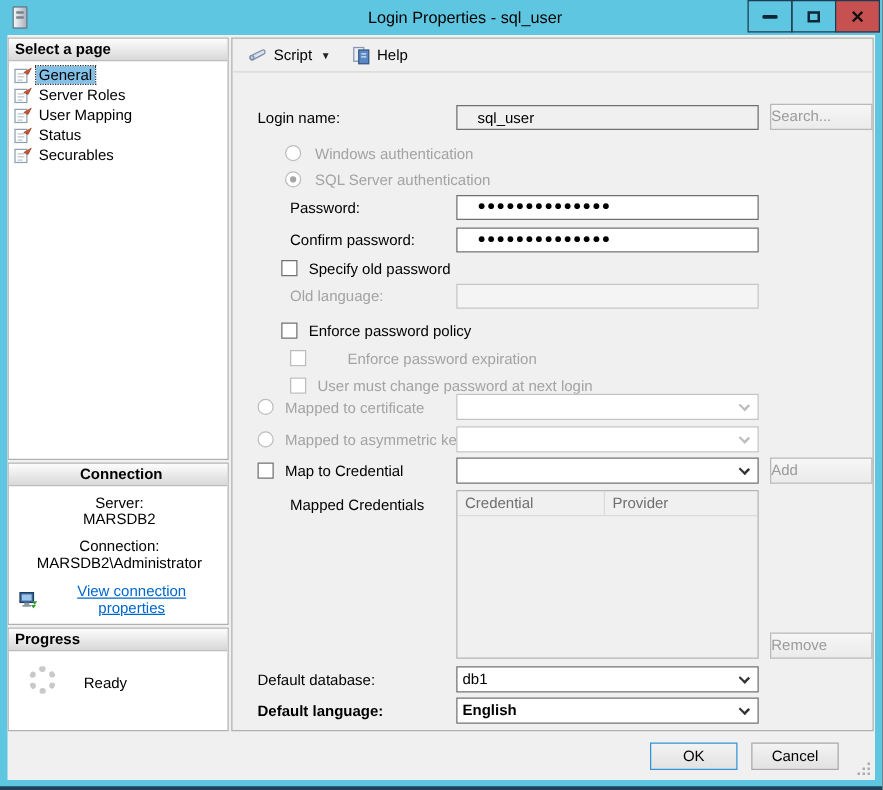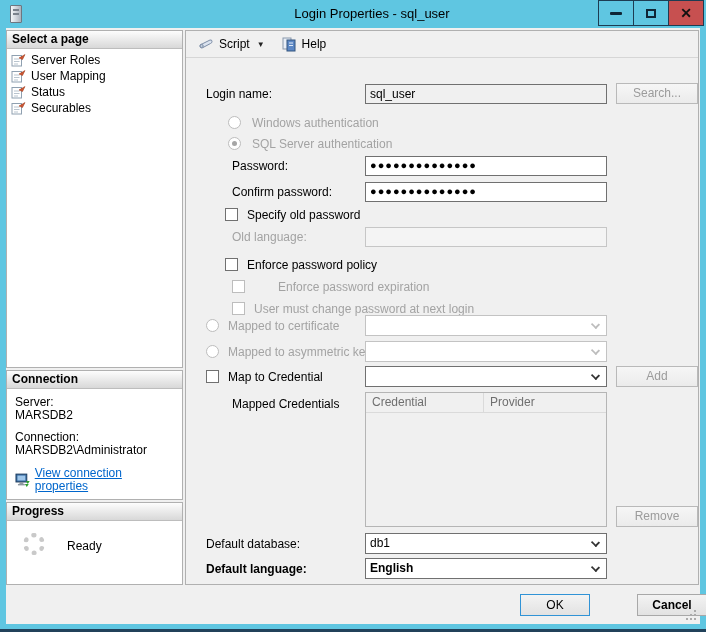--- a/index.html
+++ b/index.html
@@ -127,6 +127,16 @@
       <div class="side-panel pages-panel">
         <div class="panel-hd">Select a page</div>
         <div class="tree">
+          <div class="tree-item selected">
+            <svg class="page-ico" viewBox="0 0 15 14">
+                <rect x="1" y="2.5" width="9.5" height="10.5" fill="#fff" stroke="#8fa0b0"></rect>
+                <line x1="3" y1="6" x2="8.5" y2="6" stroke="#b9c4ce"></line>
+                <line x1="3" y1="8.5" x2="8.5" y2="8.5" stroke="#b9c4ce"></line>
+                <line x1="3" y1="11" x2="7" y2="11" stroke="#b9c4ce"></line>
+                <path d="M8 5 L14 1.5 L11.5 6.5 Z" fill="#cc5533" stroke="#993311" stroke-width="0.5"></path>
+              </svg>
+            <span class="lbl">General</span>
+          </div>
           <div class="tree-item">
             <svg class="page-ico" viewBox="0 0 15 14">
                 <rect x="1" y="2.5" width="9.5" height="10.5" fill="#fff" stroke="#8fa0b0"></rect>

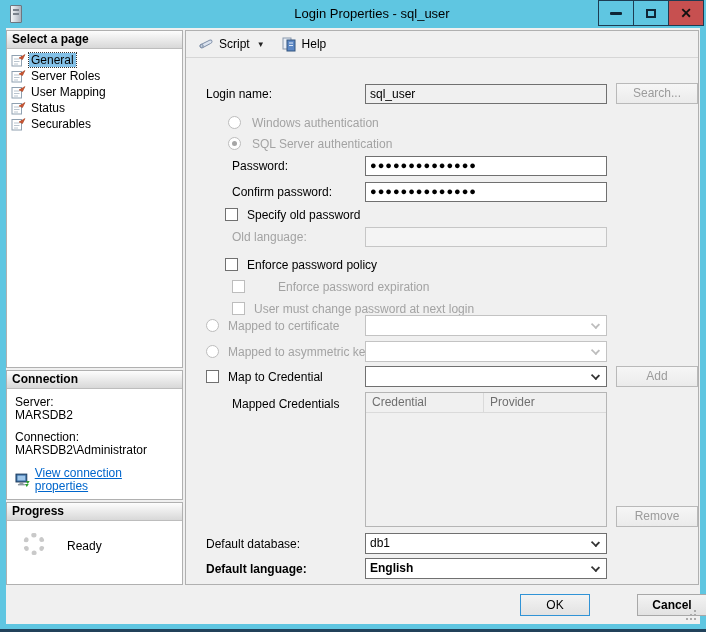--- a/index.html
+++ b/index.html
@@ -67,7 +67,7 @@
   .dis { color:#a3a3a3; }
 
   .field { position:absolute; left:179px; width:242px; height:20px; }
-  .tb { border:1px solid #707070; background:#fff; padding:0 4px; font-size:12px; line-height:18px; height:20px; overflow:hidden; white-space:nowrap; }
+  .tb { border:1px solid #707070; background:#fff; padding:0 16px; font-size:12px; line-height:18px; height:20px; overflow:hidden; white-space:nowrap; }
   .tb.gray { background:#f0f0f0; }
   .tb.disabled { border-color:#c6c6c6; background:#f4f4f4; }
   .pwdots { font-size:11px; font-weight:bold; letter-spacing:1px; line-height:17px; }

• • • • • • •

**Task prompt:**
Copy all lines from the listing that contain "space".

**Answer below:**
-  .tb { border:1px solid #707070; background:#fff; padding:0 4px; font-size:12px; line-height:18px; height:20px; overflow:hidden; white-space:nowrap; }
+  .tb { border:1px solid #707070; background:#fff; padding:0 16px; font-size:12px; line-height:18px; height:20px; overflow:hidden; white-space:nowrap; }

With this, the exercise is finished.